**** SUPPLIED RECORDS ****

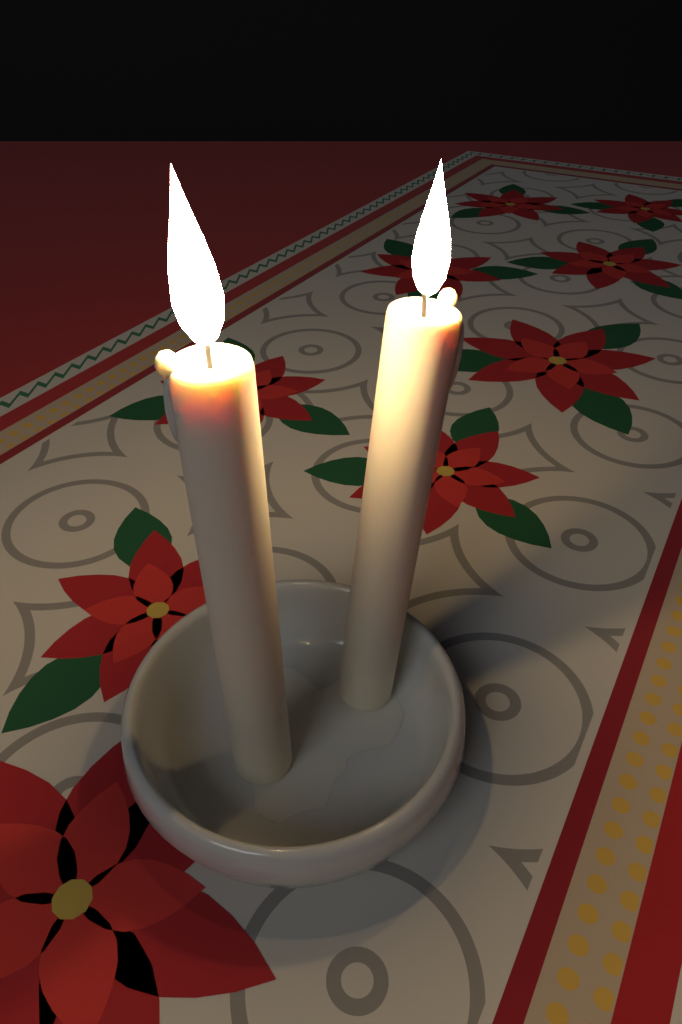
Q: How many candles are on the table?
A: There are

****
**** SUPPLIED RECORDS ****

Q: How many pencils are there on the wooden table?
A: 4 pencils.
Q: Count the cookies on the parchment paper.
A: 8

****

Pull out each line of the records that contains the word "table", copying it in full.

Q: How many candles are on the table?
Q: How many pencils are there on the wooden table?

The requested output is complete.